• **Listed records**:

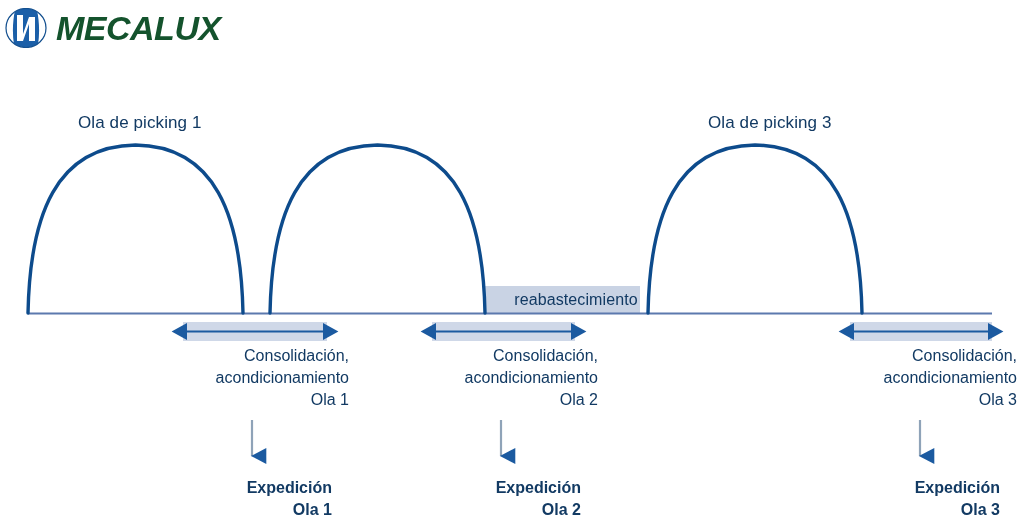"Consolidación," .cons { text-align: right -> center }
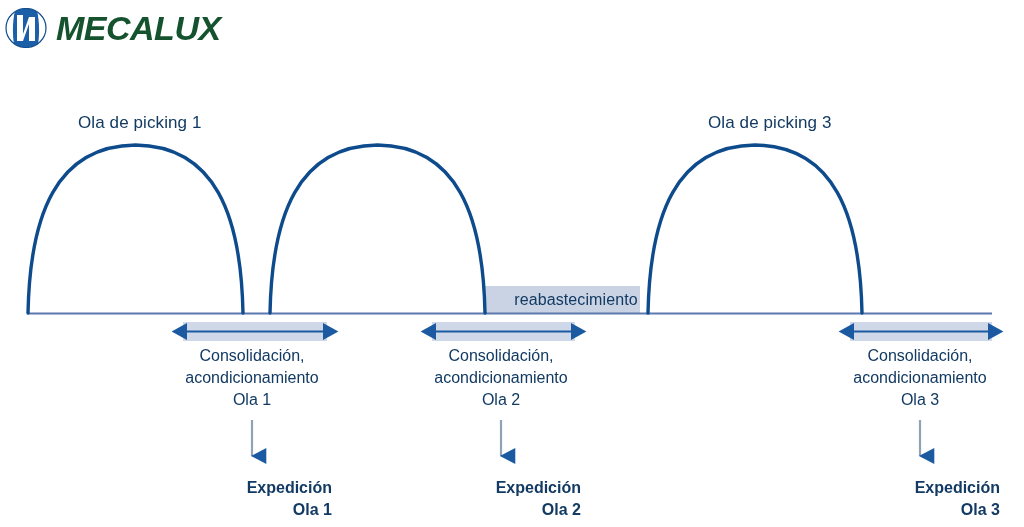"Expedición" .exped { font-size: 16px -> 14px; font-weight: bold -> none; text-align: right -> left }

...

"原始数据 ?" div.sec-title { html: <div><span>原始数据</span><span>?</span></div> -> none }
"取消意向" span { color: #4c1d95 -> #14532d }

==

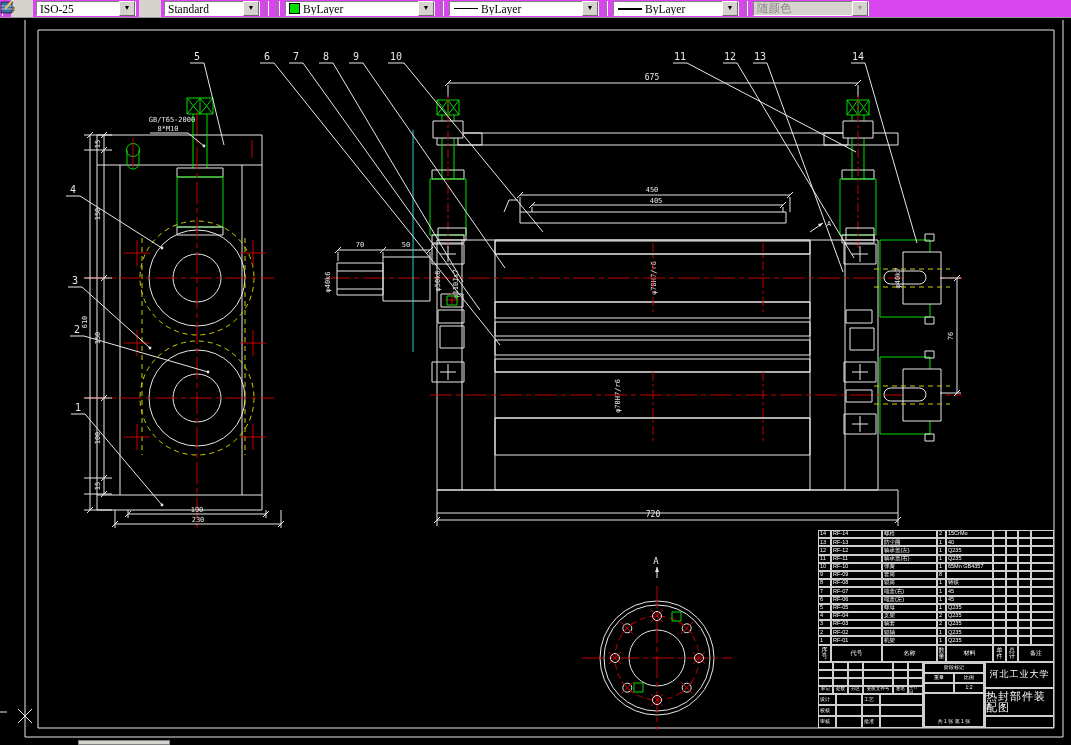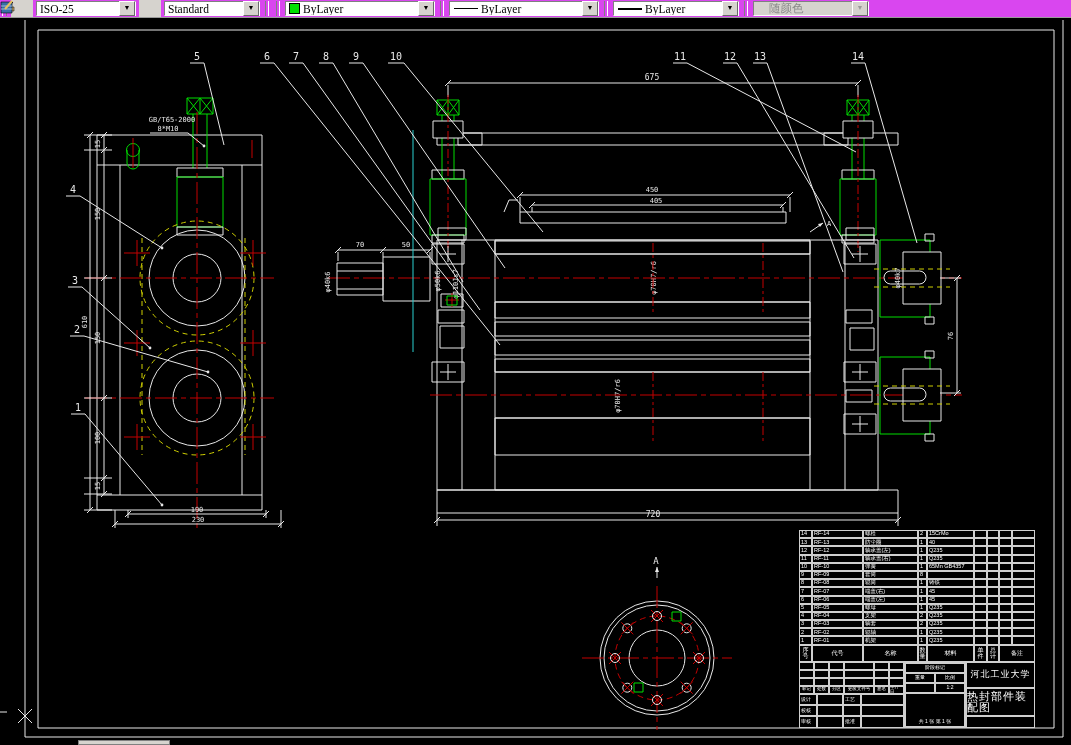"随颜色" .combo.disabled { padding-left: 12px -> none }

• **Aim of the exercise**: Word for word, restate the lines of the listing above starting at the line with "html: <div><span>原始数据</span><span>?</span></div> ->" and ending at the line with "color: #4c1d95 ->", and nothing outside them.

• **Answer box**:
"原始数据 ?" div.sec-title { html: <div><span>原始数据</span><span>?</span></div> -> none }
"取消意向" span { color: #4c1d95 -> #14532d }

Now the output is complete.